It would seem that the multi-tiered layers of voice conjured by throat singers would be a natural choice for a yoga [0] class, but given the surrounding instrumentation, including the plucked and fiddled string instruments and shaman’s drum of Siberia, the music of Tuva is a tough call for the studio. Give the style a new context to move around within, as Carmen Rizzo [1] has done with Huun Huur Tu [2], and you’ve acquired some of the most meditative, hypnotic sounds around.

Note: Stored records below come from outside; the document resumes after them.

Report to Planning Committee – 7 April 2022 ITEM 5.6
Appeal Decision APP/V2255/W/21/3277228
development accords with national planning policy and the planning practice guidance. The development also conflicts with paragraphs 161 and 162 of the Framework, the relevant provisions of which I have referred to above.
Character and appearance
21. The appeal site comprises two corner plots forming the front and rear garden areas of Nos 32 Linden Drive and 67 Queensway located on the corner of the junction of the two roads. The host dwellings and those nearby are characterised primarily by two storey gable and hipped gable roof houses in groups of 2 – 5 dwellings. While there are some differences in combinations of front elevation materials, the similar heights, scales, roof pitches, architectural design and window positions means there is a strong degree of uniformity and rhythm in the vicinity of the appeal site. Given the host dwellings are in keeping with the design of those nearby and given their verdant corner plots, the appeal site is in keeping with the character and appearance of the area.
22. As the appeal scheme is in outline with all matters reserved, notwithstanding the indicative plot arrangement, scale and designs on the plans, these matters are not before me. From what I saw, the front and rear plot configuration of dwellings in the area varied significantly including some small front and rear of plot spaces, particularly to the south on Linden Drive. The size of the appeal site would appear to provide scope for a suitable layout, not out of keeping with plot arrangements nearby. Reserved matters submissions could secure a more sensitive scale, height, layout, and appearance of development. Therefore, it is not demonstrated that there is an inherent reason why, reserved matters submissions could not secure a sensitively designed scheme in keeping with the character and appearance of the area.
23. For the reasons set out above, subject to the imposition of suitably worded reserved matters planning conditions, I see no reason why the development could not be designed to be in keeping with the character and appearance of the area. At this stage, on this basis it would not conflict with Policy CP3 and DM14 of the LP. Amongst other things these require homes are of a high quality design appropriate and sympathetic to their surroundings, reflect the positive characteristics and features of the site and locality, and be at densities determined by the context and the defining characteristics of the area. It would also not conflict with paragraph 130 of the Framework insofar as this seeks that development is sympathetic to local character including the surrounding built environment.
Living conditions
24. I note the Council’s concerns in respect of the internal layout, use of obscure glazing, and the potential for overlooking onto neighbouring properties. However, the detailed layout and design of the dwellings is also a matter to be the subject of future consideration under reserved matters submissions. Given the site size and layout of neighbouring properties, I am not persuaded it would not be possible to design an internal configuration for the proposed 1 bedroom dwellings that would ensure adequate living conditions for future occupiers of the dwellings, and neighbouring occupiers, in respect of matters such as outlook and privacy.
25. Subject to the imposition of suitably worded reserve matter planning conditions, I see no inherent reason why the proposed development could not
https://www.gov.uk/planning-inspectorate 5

While Huun Huur Tu is known as one of the foremost purveyors of this unique music from the tundra of Asia and Russia, having collaborated with artists like the Kronos Quartet, Frank Zappa, and Ry Cooder, they have never hit a large audience in America with their polyphonic spree. Executive producers Vladimir Oboronko and Mark Governor asked Rizzo, who has worked with Niyaz, Lal Meri, Seal, Paul Okenfold, and Jem, to mix their new record, cut at Fantasy Studios in Berkeley, and Rizzo took the bold step of stating "in my opinion it needed a lot more than mixing." He wasn't being facetious—he knew the band had the world music crowd locked down. He wanted to "attract the yoga crowd, the Whole Foods crowd, the KCRW and NPR crowds. I wasn't convinced that that audience was ready to hear a pure throat singing record. Hopefully they're going to find a new audience with this album."
Eternal, released in North America on Rizzo’s own Electrofone Music [3], is a phenomenal album, something I've personally been waiting for since I first heard this band nearly ten years ago: throat singing tempered by electronica. Don't think four-on-the-floor dance cuts; instead, envision powerful and tasteful low-end, percussively intelligent, moving and sweeping in the landscape while strings and voices grace the surface. There is something inspired in their vocals; with traditional instrumentation, it is an extremely powerful live experience. I've just never heard anything that captures the style so well on record. You're not going to hear throat singing turning on whatever radio stations still exist, which is part of the reason Rizzo launched the album from his own label.
There is a strong possibility of that, from my perspective. I've been spinning tracks from Eternal in my yoga classes over the past few weeks, and a number of people have approached me after class singling out their tracks. One even asked me if “Dogee Mountain” was from the Crouching Tiger soundtrack, surprised when I replied in the negative. As it is, I don't believe in such a thing as "yoga music"; it's more about finding and sequencing music that fits the mood, and Rizzo nailed it for the structure of a class. Yet there is so much more to these eight songs than scoring a movement class, albeit meditative as some of the songs are. The album is dynamic and graceful in a way that Tuvan music has yet to be presented.
"What I did not want to do was a remix record,” Rizzo says. “It would have been too easy to pick apart what they did and make some sort of coffee table remix album. That would have been disrespectful. I really wanted it to become collaborative. It naturally evolved to that."
The challenge was one that defied time, literally: the Tuvans did not use a click track, so their sense of time and tone proved extremely different to a Western ear. (This is partly why this form of music challenges the American listener, much like Gamelan drumming and Chinese opera.) Performing "surgery" on a number of tracks, Dr. Rizzo retuned and retimed to his heart's content. While this might be a generic statement, it is nowhere near false to say this is unlike anything you've ever heard. The parts are all recognizable, and you instantly feel a sympathetic connection to the creation, which adds to its beauty. Regardless of where or when you play Eternal, chances are you’ll be submerged in its gorgeous textures, introducing you to a style perhaps new yet innately familiar and enjoyable all the same.